We have maintained our Neutral recommendation on Schlumberger Limited (SLB) on May 5, 2014. The company carries a Zacks Rank #3 (Hold).
Schlumberger's strong balance sheet, technological leadership and efficient management are expected to drive growth in the long term. We also believe that the company is favorably positioned to benefit from the current trends in oilfield services, given the improving activity levels and greater need for stimulation and completion of services in North America.
Although the company’s operating margin in the region fell marginally during the first quarter on a year-over-year basis, the pace of growth is expected to pick up in the coming quarters on seasonally strong multi-client sales.
Moreover, Schlumberger's efforts to increase its capacity in pressure pumping and strengthening of deepwater activity in the GoM are likely to boost revenues going forward. While hydraulic fracturing pricing and land drilling activity remained depressed throughout North America, this was more than offset by the company’s advanced technology, internal efficiency gains and size.

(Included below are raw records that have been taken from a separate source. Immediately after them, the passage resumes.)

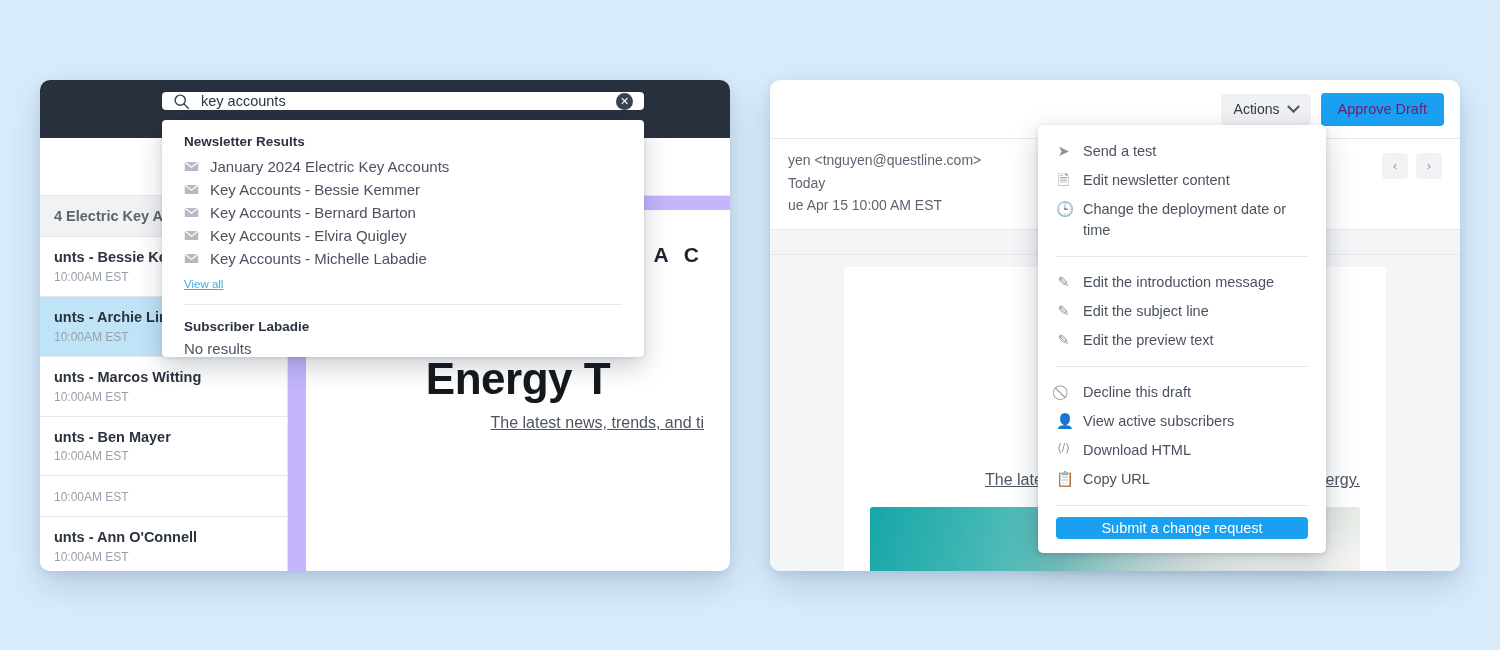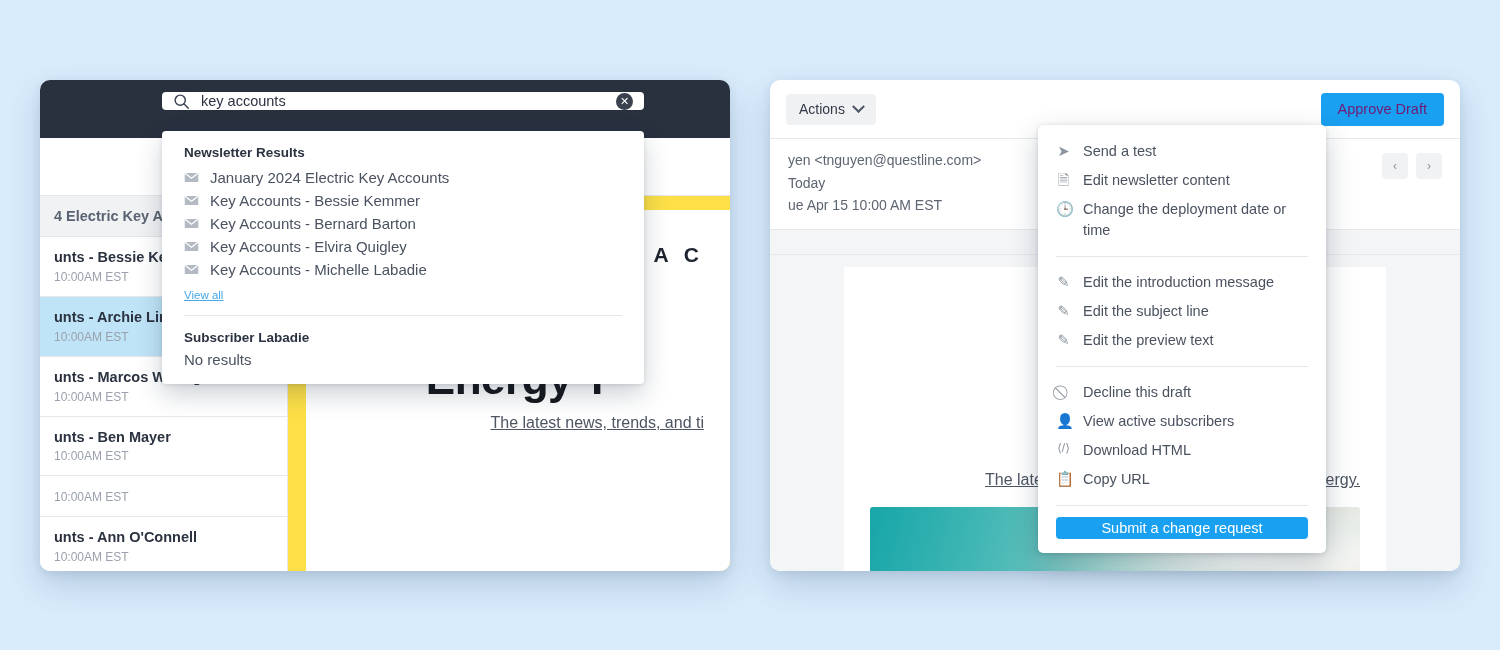--- a/index.html
+++ b/index.html
@@ -104,7 +104,7 @@
   .res-none { font-size: 15px; color: #4a5260; padding: 0 22px; }
 
   
-  .rc-header { height: 58px; display: flex; align-items: center; justify-content: space-between; padding: 0 16px; gap: 10px; }
+  .rc-header { height: 58px; display: flex; align-items: center; justify-content: flex-end; padding: 0 16px; gap: 10px; }
   .btn-actions {
     display: flex; align-items: center; gap: 9px;
     background: #f0f1f3; color: #323a47; border: none; border-radius: 4px;

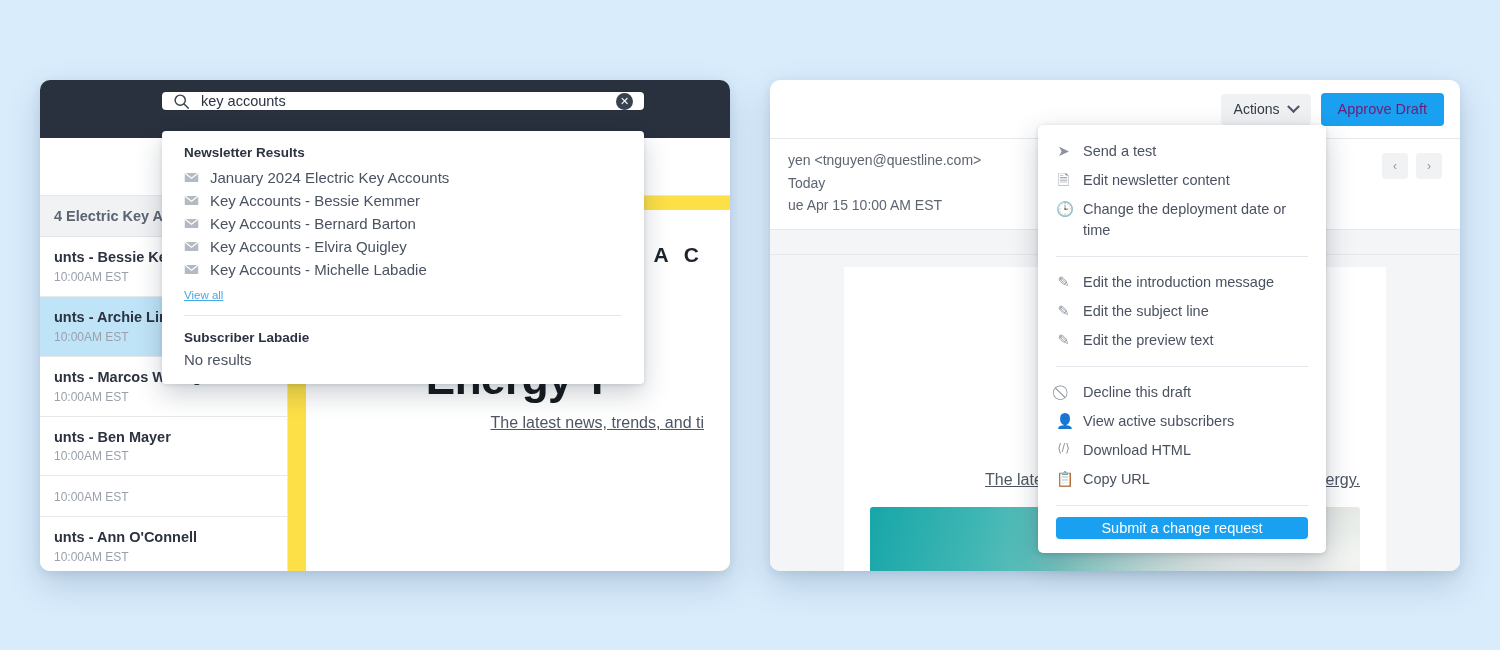--- a/index.html
+++ b/index.html
@@ -89,9 +89,9 @@
     cursor: pointer; flex-shrink: 0;
   }
   .results-panel {
-    margin-top: 21px; background: #fff; border-radius: 4px;
+    margin-top: 10px; background: #fff; border-radius: 4px;
     box-shadow: 0 10px 26px rgba(25,40,60,.22), 0 1px 4px rgba(25,40,60,.12);
-    padding: 14px 0 16px;
+    padding: 14px 0 0;
   }
   .res-heading { font-size: 13.5px; font-weight: bold; color: #2b3240; padding: 0 22px 6px; }
   .res-item { display: flex; align-items: center; gap: 11px; padding: 3px 22px; font-size: 15px; color: #4a5260; }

Schlumberger’s overall outlook for 2014 remains largely bullish on an improved global economic scenario. Notably, the company remained unaffected even though some of the major emerging economies witnessed mixed fortunes in 2013. Demand for oil in 2014 is expected to remain strong and international natural gas prices will likely be steady as well.
Looking ahead, Schlumberger’s optimism regarding rising rig count and customer activity will expectedly increase its international spending on exploration, production and activity in the U.S. GoM.
In the international arena, the company experienced a strong quarter and we expect activity levels to increase throughout 2014. Schlumberger expects its international spending on exploration and production to climb over 6% in 2014. The company is aiming for a consistent margin improvement primarily on the back of its performance in the Middle East/Asia and Europe/CIS/ Africa regions. In particular, Russia, the Middle East, Sub-Saharan Africa, China and Australia are expected to be sources of strength in the coming quarters.
However, activity weakness in North America, where Schlumberger has a vast exposure, is likely to drag its share price, going forward. Management anticipates the first half of 2014 to be challenging in Mexico and Brazil as additional equipment mobilization to Mexico will likely take place in the latter half of 2014.
Moreover, the possible slowdown in Mexico later this year on reduced Chicontepec activity, flat activity in Southern Iraq in the first half of 2014 as well as weaker pricing from key contract rollovers and re-negotiations are expected to adversely impact the first half of 2014.
Stocks That Warrant a Look
While we expect Schlumberger to perform in line with its peers, one can consider stocks like Encana Corp. (ECA), Pembina Pipeline Corp. (PBA) and Matrix Service Co. (MTRX) as attractive picks in the near term. All these stocks sport a Zacks Rank #1 (Strong Buy).